Whether you dug her retro style or not, it was impossible to deny the absolute talent and charisma of one Amy Winehouse when she hit the UK scene in 2003 with her first album, Frank. Her jazz leanings and smokey, soulful voice made her stand out like the proverbial sore thumb on a music scene that was trying way too hard to be cutting edge and modern.
The first time I saw Amy Winehouse sing, I was quite smitten by her. It was so refreshing to see a gal who wasn't just another a bottle-blonde, spray-tanned pixie stick who - GASP! - could actually sing! Sure, she may have been a little chunky (perfectly so), but had a face and a carefree sense of humor about her that radiated cool confidence.
By the time her second album, Back To Black, hit the streets in 2006, I was somewhat taken aback by the change in direction and the brooding darkness and defiance that had crept into songs such as the international smash hit, "Rehab". I was puzzled by this development, to put it mildly.
Then when I saw Amy perform for the first time in a almost three years, what I saw shook me to my core. The Amy Winehouse that seemed to barely be singing at all, so disconnected from the groove and the world around her was a rail-thin, gaunt and ghost-like figure. Gone was the playfulness and confidence that she had exuded so easily just three years prior.
At the 2008 Grammy awards, she was awarded five trophies, but could not even attend because of difficulties obtaining a visa due to her drug use (a video of her smoking crack and admitting to having done ecstasy and other drugs had surfaced, eventually making it to the police, who brought her in for questioning).

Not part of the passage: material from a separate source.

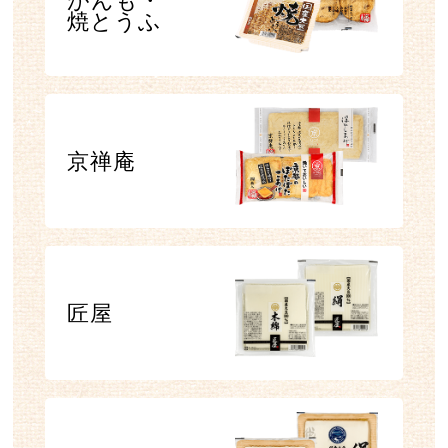
がんも・
焼とうふ
京禅庵
匠屋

Even by then, it was clear that Winehouse had given herself completely to her demons and that there would be no third album. Numerous "comeback" attempts were made - often in places like Belgrad and the Arab Emirates, far from the eyes of the western media, but, sadly, not far enough from the camera phones of disgruntled audience members who filmed a slurring and stammering Winehouse forgetting words to her own songs.
By then, she had become so entrenched as a media sensation for all the wrong reasons. You couldn't help feel that most people who attended one of her recent shows did so hoping to see a meltdown. Her rocky (to say the least) marriage to a fellow junkie was an almost daily soap opera played out in the UK tabloids.
Sadly, it seemed dying was the only news left to make.
I don't know what scum bag introduced her to crack - whether it was that scum bag she married or not - but it seems that within that dirty rush, she found something she'd never had and she let it have its way with her, at the ultimate expense.
While I was never a fan of her music, it always seemed so obvious to me that we were watching the slow-speed car crash of a little girl who just wanted to be loved. It's heartbreaking to imagine that moment when a happy, care-free kid's world runs butt-up against a father's hand or wakes up to find half her family gone and in their place a lifetime of loose ends and unanswered questions to play with your head.
I could say something along the lines of "at least she's at peace now", but the truth is death is not peaceful. It's death. Peace can only be found in life and, sadly, sometimes the psychic damage done to us at our most innocent and vulnerable makes it so that the only thing that gives us momentary peace also charges the highest price.
I think Amy knew the price and paid it willingly.